"Intervista" L.Gallino: «Orari lunghi, sconfitta della globalizzazione»
Contenuti associati
Intervista all'economista Luciano Gallino: «Quanto accade in Francia e Germania rappresenta un regresso rispetto a una tendenza storica» |
«Orari lunghi, sconfitta della globalizzazione» |
Professor Luciano Gallino, stiamo assistendo a un fenomeno strano: è come se all'improvviso le lancette della storia si fossero messe a girare all'indietro. In Francia e Germania, paesi pionieri nell'adozione delle 35 ore, ci sono aziende che recentemente sono riuscite a imporre accordi ai sindacati per aumentare l'orario a parità di salario. Decisiva è stata la minaccia della chiusura degli stabilimenti e del trasferimento delle produzioni in Cina o in India. Che sta succedendo? Sicuramente siamo in presenza di un regresso, non soltanto rispetto alla legge francese e alle esperienze di alcune aziende tedesche ma rispetto alla tendenza storica alla riduzione dell'orario cominciata nel dopoguerra e che ha caratterizzato soprattutto gli anni '80. In 30-40 anni in Italia l'orario di lavoro annuo è sceso da 1900 a poco più di 1600 ore. Che adesso gli orari tornino a aumentare, per di più a salario costante, è chiaramente un regresso. Per di più c'è questa componente molto sgradevole che è l'alternativa: o si aumenta l'orario o si delocalizza, e quindi si perdono posti di lavoro. Un aut-aut che mi pare piuttosto brutale. Come questo possa essere presentato da qualcuno come una forma di modernizzazione mi sfugge, perché questa è chiaramente una inversione del progetto moderno.
Sicuramente questo è uno dei fattori che pesa in negativo per l'Italia, paese che paga il ritardo nell'innovazione tecnologica e di prodotto determinato dall'avere puntato tutto o quasi sulla riduzione del costo del lavoro. Ciò non vale tuttavia per Francia e Germania. Il problema, certamente serio, è che non solo la Cina ma anche l'India stanno cominciando a utilizzare tecnologie avanzate e prodotti innovativi. Quindi la loro concorrenza non riguarda più solo il costo del lavoro, anche se rimane la componente dominante. L'India è il primo produttore di software del mondo e anche di software sofisticato.

● ● ● ● ●

▸ CONSEGNA: Trascrivi il brano dell'intervista partendo dalle parole "Sicuramente questo è" e fermandoti dopo "di software sofisticato.". Sostituisci "tecnologie avanzate" con "tecnologie d'avanguardia".

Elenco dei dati
● ● ● ● ●

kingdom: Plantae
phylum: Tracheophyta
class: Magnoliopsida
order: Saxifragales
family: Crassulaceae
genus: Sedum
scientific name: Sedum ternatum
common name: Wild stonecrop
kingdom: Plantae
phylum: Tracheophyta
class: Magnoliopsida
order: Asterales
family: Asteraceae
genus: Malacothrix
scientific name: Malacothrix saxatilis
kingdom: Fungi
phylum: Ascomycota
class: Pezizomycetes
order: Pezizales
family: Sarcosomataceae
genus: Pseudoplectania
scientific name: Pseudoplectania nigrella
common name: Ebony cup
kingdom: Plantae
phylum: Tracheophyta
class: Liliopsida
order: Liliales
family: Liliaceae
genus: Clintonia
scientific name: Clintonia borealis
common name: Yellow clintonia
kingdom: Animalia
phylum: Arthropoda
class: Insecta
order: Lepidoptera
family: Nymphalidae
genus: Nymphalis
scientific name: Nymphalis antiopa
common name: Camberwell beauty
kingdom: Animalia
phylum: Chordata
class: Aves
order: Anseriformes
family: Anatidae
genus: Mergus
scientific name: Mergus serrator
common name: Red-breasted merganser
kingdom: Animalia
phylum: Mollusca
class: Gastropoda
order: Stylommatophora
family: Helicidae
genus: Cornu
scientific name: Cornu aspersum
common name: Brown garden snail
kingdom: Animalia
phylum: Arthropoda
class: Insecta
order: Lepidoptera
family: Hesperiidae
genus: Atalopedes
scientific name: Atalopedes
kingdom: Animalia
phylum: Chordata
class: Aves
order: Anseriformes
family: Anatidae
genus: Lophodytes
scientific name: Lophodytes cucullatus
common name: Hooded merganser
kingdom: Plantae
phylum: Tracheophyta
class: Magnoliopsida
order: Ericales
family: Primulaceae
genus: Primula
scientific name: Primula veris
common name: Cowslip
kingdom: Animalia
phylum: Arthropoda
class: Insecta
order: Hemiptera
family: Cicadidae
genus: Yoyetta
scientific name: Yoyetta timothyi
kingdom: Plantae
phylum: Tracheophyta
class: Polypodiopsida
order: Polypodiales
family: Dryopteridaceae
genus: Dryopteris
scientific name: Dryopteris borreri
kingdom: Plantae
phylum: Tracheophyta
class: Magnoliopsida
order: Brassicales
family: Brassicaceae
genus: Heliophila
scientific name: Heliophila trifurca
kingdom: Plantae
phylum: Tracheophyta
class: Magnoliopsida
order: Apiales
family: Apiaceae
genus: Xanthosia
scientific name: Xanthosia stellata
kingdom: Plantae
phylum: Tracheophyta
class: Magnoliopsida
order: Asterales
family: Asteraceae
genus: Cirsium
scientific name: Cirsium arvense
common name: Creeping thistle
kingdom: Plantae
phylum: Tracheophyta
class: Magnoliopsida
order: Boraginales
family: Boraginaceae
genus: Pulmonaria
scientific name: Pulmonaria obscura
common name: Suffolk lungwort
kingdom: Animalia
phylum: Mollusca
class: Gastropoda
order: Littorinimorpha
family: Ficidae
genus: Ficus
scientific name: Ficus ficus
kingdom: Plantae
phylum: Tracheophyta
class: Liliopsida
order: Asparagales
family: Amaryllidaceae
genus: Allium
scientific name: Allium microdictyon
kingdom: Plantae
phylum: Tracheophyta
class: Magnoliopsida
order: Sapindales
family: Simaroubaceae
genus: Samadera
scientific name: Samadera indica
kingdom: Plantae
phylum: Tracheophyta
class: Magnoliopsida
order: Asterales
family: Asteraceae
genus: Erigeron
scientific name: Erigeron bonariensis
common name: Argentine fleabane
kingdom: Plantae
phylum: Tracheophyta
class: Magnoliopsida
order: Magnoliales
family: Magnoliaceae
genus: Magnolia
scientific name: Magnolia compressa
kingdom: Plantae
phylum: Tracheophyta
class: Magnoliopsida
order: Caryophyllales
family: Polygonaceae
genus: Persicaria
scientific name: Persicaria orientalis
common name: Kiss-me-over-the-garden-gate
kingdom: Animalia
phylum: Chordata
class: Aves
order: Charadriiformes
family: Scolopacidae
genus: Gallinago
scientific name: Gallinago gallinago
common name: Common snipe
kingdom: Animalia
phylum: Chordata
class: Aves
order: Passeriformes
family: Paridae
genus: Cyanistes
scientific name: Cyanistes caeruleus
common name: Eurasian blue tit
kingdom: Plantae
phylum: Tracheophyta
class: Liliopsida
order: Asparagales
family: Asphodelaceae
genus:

● ● ● ● ●

▸ RISULTATO:
Sicuramente questo è uno dei fattori che pesa in negativo per l'Italia, paese che paga il ritardo nell'innovazione tecnologica e di prodotto determinato dall'avere puntato tutto o quasi sulla riduzione del costo del lavoro. Ciò non vale tuttavia per Francia e Germania. Il problema, certamente serio, è che non solo la Cina ma anche l'India stanno cominciando a utilizzare tecnologie d'avanguardia e prodotti innovativi. Quindi la loro concorrenza non riguarda più solo il costo del lavoro, anche se rimane la componente dominante. L'India è il primo produttore di software del mondo e anche di software sofisticato.